(DATA FOR THIS EXERCISE begins)
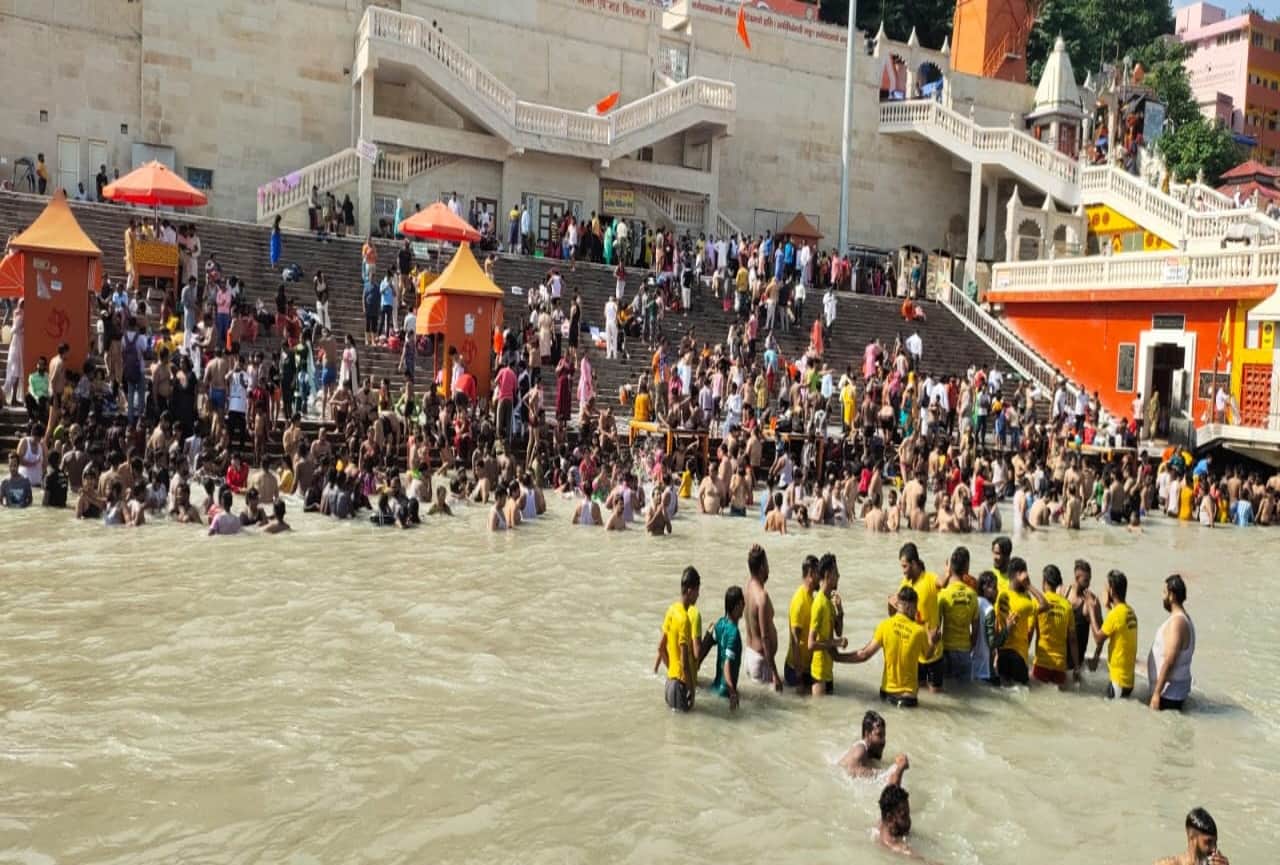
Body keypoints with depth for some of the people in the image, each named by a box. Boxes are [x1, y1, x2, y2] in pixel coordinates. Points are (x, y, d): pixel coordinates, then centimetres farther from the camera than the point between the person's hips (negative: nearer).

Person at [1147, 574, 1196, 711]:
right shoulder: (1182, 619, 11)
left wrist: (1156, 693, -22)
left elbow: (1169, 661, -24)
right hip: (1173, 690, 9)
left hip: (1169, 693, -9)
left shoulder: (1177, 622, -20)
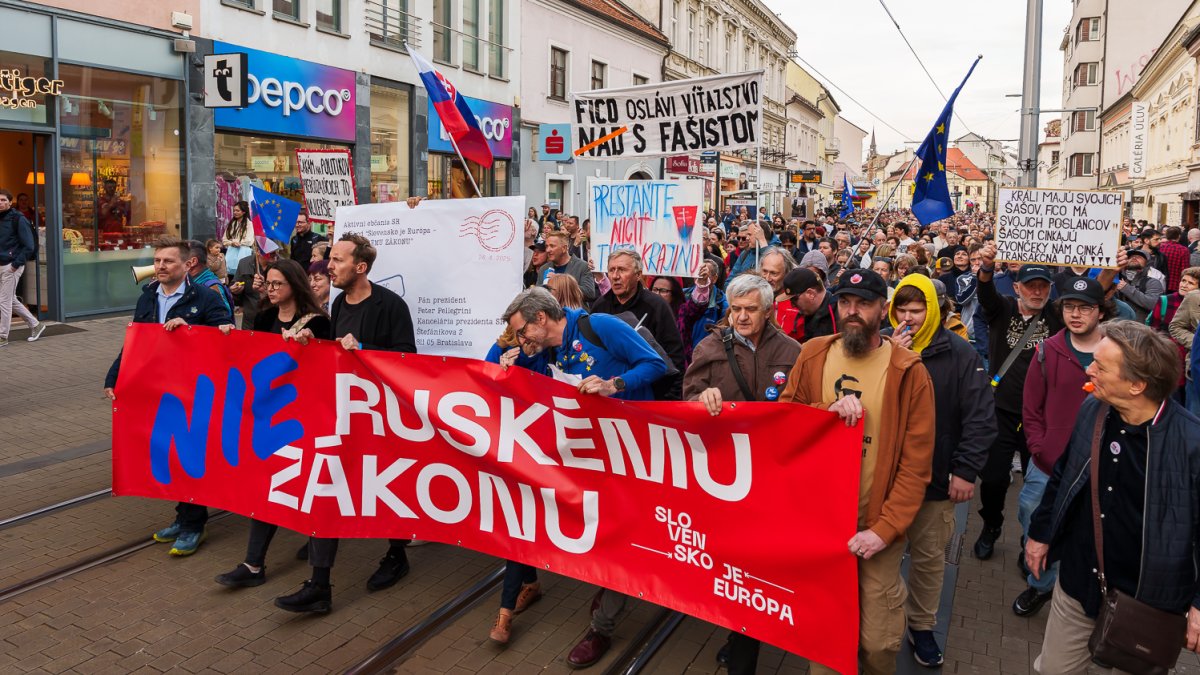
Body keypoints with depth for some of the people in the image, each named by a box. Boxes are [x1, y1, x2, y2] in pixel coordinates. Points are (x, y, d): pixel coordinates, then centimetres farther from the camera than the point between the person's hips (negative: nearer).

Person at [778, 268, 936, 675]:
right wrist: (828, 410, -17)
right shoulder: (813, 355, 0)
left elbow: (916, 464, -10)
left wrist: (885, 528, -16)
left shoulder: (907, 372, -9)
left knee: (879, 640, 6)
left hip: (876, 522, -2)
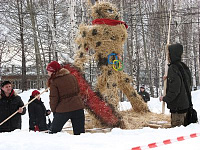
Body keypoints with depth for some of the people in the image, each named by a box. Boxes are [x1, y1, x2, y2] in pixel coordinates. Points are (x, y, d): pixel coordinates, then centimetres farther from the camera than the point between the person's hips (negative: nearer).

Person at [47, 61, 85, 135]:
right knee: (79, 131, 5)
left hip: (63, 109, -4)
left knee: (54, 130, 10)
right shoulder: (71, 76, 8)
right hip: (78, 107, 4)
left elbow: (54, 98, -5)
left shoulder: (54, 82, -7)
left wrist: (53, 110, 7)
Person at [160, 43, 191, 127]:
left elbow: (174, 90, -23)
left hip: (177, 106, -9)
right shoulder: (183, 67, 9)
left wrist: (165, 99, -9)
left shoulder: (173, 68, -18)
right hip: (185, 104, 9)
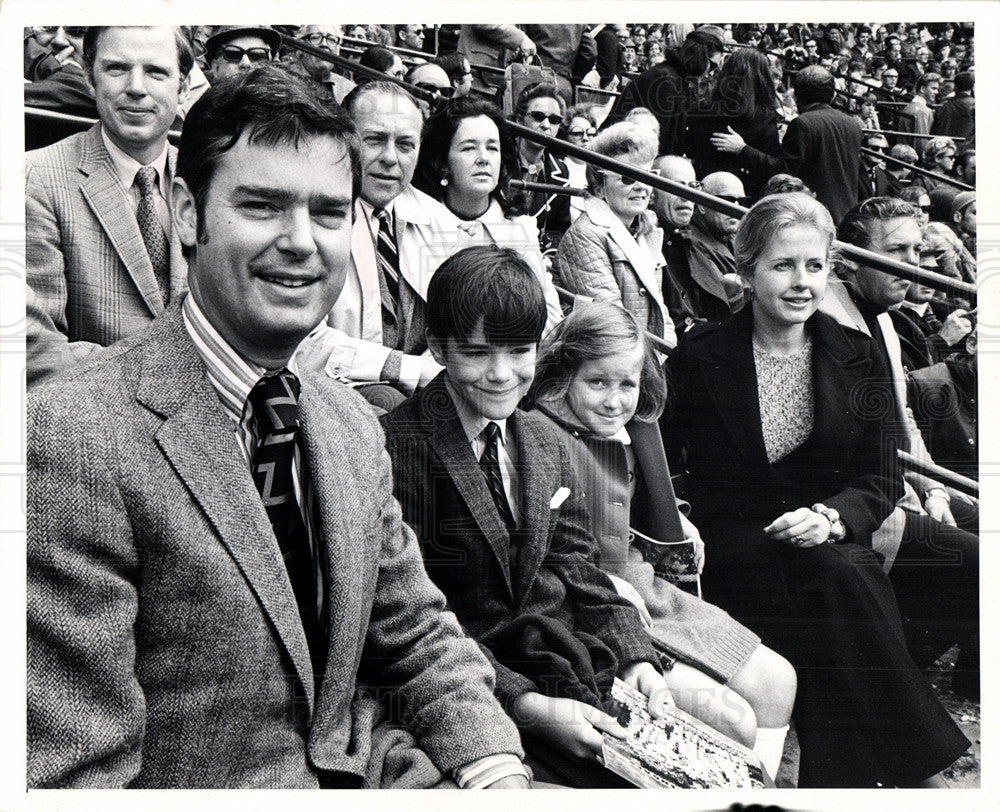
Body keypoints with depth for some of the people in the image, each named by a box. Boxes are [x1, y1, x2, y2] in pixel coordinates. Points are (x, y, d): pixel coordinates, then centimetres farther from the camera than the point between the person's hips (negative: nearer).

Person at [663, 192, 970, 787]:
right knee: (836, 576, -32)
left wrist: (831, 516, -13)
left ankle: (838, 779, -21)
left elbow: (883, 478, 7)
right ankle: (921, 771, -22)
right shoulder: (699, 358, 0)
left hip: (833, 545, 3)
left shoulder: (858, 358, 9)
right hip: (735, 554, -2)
(DATA FOR THIS EXERCISE ends)
(DATA FOR THIS EXERCISE begins)
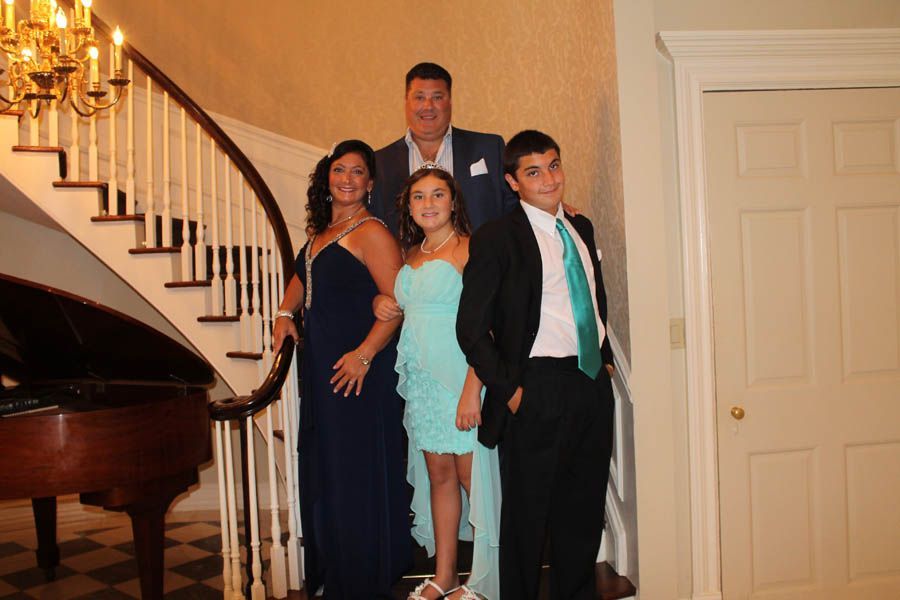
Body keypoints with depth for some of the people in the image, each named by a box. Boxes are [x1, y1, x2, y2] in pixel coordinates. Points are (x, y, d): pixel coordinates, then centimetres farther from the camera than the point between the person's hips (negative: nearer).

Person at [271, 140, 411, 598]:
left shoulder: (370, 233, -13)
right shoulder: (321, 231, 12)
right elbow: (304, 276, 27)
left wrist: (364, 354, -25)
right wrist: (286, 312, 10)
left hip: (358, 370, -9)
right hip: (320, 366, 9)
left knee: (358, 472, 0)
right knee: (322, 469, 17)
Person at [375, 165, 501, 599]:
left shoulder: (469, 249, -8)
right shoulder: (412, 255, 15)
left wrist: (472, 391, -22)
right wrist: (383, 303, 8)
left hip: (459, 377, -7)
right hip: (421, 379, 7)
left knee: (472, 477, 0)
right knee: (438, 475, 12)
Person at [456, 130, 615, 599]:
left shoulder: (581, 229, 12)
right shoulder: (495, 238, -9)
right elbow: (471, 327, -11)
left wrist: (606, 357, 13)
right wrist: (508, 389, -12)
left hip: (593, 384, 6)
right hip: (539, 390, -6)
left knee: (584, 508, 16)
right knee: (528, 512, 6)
(DATA FOR THIS EXERCISE ends)
TASK DIRECTIONS
In the entries above, find the line holding "right shoulder: (412, 255, 15)" and the line holding "right knee: (528, 512, 6)", then retype exactly those two lines and every line between them, and nothing else.

SOLUTION TO THIS EXERCISE
right shoulder: (412, 255, 15)
left wrist: (472, 391, -22)
right wrist: (383, 303, 8)
left hip: (459, 377, -7)
right hip: (421, 379, 7)
left knee: (472, 477, 0)
right knee: (438, 475, 12)
Person at [456, 130, 615, 599]:
left shoulder: (581, 229, 12)
right shoulder: (495, 238, -9)
right elbow: (471, 327, -11)
left wrist: (606, 357, 13)
right wrist: (508, 389, -12)
left hip: (593, 384, 6)
right hip: (539, 390, -6)
left knee: (584, 508, 16)
right knee: (528, 512, 6)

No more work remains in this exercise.